The Federal Reserve surprised bond bears in October by suggesting that quantitative easing (QE) would continue into 2014. This prompted some hasty covering of positions and reversed a long-running sell-off in bond markets.
Nevertheless, equities were still the preferred asset class, with investors moving back into unloved European markets in the hope of an economic recovery.
EPFR data illustrated the trend away from bond funds at the start of October.
Investors had already pulled $61.5bn from the asset class worldwide in the third quarter, the highest figure since EPFR started tracking bonds in January 2004. The only exception to that had been various floating rate fixed income asset classes, such as bank loans, which had continued to see inflows.

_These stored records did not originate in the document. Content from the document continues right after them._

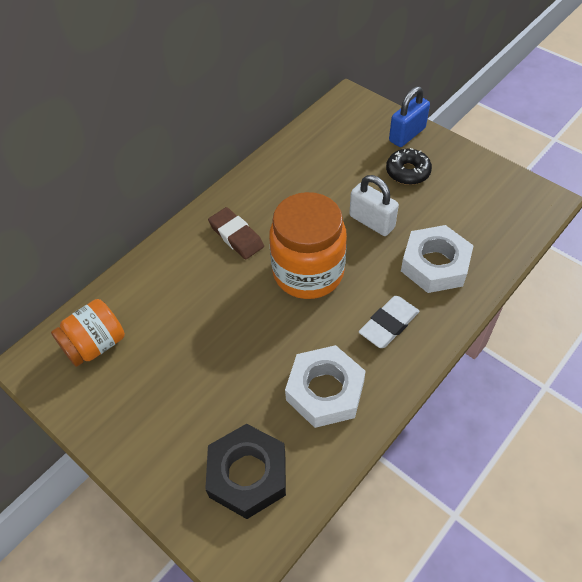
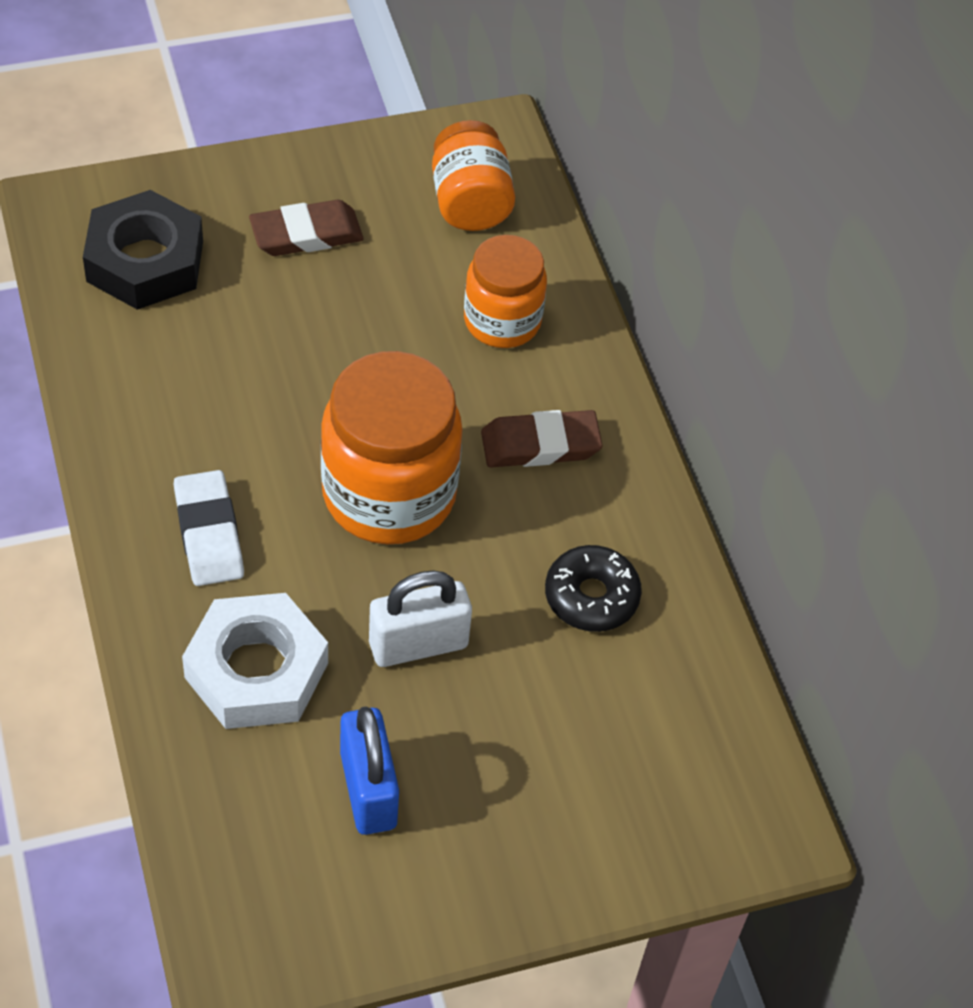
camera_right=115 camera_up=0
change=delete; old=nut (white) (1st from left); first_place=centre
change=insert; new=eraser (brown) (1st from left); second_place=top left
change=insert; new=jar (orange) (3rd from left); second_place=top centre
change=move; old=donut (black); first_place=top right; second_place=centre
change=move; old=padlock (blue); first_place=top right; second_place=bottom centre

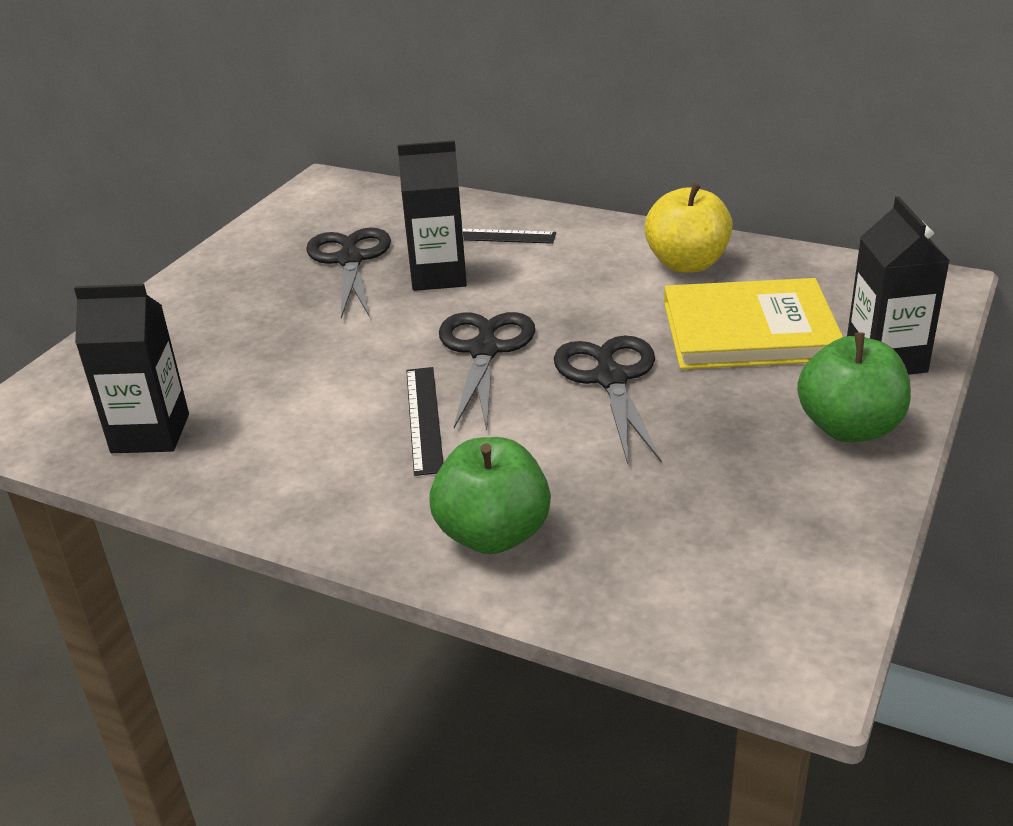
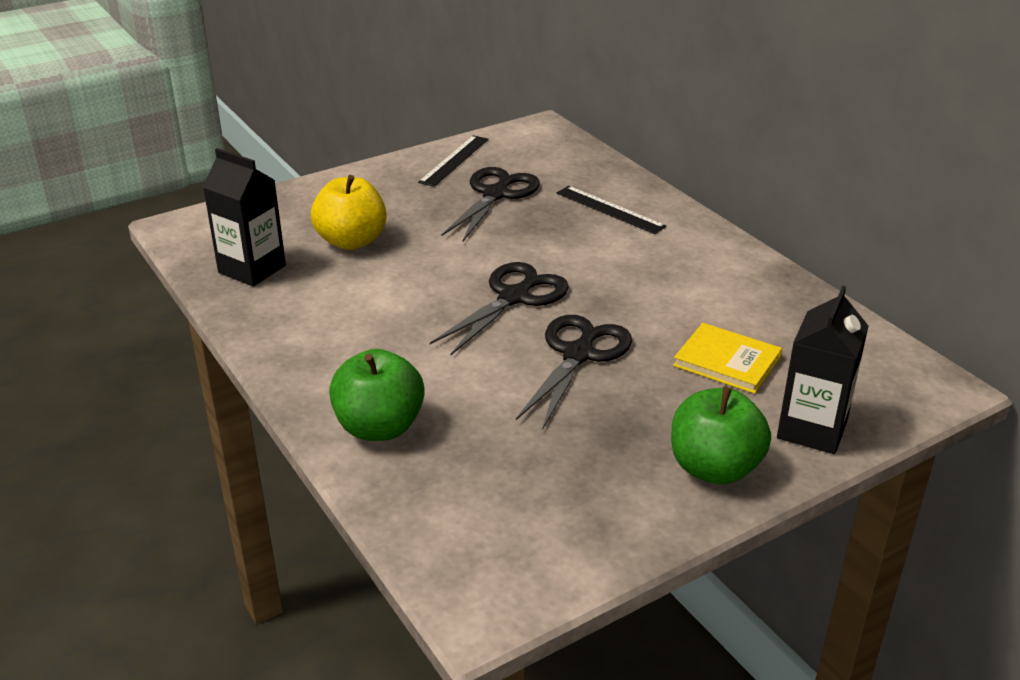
camera_right=30 camera_up=0
change=delete; old=carton (black) (2nd from left); first_place=top centre
change=move; old=ruler (black) (1st from left); first_place=centre; second_place=top centre
change=move; old=apple (yellow); first_place=top right; second_place=top centre
change=resize; old=book (yellow); first_place=middle right; second_place=middle right; factor=0.61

Where did the smart money go in October?
However, this flow away from bond funds was halted in the final week of October, after weaker economic data prompted the Fed to postpone the tapering of its QE programme.
Equities were still the asset class of choice for the majority, with many increasingly willing to take additional risk. Global equity fund inflows rose to $21.4bn. Notably, EPFR data showed global investors increasingly willing to invest in the European peripheral countries.
In the third week of October, record inflows were directed towards European and Spanish equity funds. The data found that, during the week ending 23 October, US equity funds saw the largest nominal inflows, but European equity funds saw the greatest increase relative to their size, with even Portugal, Italy, Ireland and Greece attracting inflows.
This may be a reflection of the stronger performance of these markets over the past 12 months. The Athens Composite is up 45%, for example, while the Spanish Ibex is up 24%, the Italian market up 22% and the Irish market up 31%. Investors may be hastily correcting long-held underweight positions.
However, there is also a marked improvement in the economic outlook for some of these countries, with Portugal and Spain predicted by the International Monetary Fund (IMF) to move into budget surplus in 2013.